▶ Aim of the task
Repeat the lines below exactly as written, please, from the line with "Rendered at 1241 by 1754 pixels." to the line with "table_cell [76, 980, 186, 1085]", both lines included, and no others.

▶ Dataset content

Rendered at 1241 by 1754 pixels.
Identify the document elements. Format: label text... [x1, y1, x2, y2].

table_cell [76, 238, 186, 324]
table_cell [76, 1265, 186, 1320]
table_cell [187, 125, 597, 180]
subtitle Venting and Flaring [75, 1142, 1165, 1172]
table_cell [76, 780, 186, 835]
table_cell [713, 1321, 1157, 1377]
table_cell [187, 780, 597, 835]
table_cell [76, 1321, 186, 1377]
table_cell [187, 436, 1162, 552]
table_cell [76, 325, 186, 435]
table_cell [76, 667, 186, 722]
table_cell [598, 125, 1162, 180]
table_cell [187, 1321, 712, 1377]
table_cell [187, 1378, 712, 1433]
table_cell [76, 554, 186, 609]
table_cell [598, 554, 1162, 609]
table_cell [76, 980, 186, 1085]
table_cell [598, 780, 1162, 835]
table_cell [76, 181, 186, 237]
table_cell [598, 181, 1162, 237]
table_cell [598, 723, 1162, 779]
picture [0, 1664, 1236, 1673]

* * *

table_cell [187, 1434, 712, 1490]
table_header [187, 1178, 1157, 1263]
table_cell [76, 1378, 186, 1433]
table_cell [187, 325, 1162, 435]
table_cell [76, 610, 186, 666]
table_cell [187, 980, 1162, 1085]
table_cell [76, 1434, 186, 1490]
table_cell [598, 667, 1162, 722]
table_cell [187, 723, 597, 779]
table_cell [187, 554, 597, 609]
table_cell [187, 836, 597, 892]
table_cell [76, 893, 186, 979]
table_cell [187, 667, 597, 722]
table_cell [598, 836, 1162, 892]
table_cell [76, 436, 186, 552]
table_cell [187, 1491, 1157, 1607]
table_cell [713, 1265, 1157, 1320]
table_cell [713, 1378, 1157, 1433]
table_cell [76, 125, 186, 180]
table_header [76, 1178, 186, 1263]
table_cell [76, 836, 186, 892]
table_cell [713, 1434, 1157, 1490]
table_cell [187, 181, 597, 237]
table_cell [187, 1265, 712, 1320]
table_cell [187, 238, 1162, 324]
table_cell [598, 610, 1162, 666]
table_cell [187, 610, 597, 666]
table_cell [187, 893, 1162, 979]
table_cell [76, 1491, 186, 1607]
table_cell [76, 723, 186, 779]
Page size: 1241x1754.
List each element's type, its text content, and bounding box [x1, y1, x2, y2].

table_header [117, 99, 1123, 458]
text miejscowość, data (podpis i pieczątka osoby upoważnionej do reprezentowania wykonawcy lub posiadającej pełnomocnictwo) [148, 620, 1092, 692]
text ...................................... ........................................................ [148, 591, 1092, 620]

▶ Reply
Rendered at 1241 by 1754 pixels.
Identify the document elements. Format: label text... [x1, y1, x2, y2].

table_cell [76, 238, 186, 324]
table_cell [76, 1265, 186, 1320]
table_cell [187, 125, 597, 180]
subtitle Venting and Flaring [75, 1142, 1165, 1172]
table_cell [76, 780, 186, 835]
table_cell [713, 1321, 1157, 1377]
table_cell [187, 780, 597, 835]
table_cell [76, 1321, 186, 1377]
table_cell [187, 436, 1162, 552]
table_cell [76, 325, 186, 435]
table_cell [76, 667, 186, 722]
table_cell [598, 125, 1162, 180]
table_cell [187, 1321, 712, 1377]
table_cell [187, 1378, 712, 1433]
table_cell [76, 554, 186, 609]
table_cell [598, 554, 1162, 609]
table_cell [76, 980, 186, 1085]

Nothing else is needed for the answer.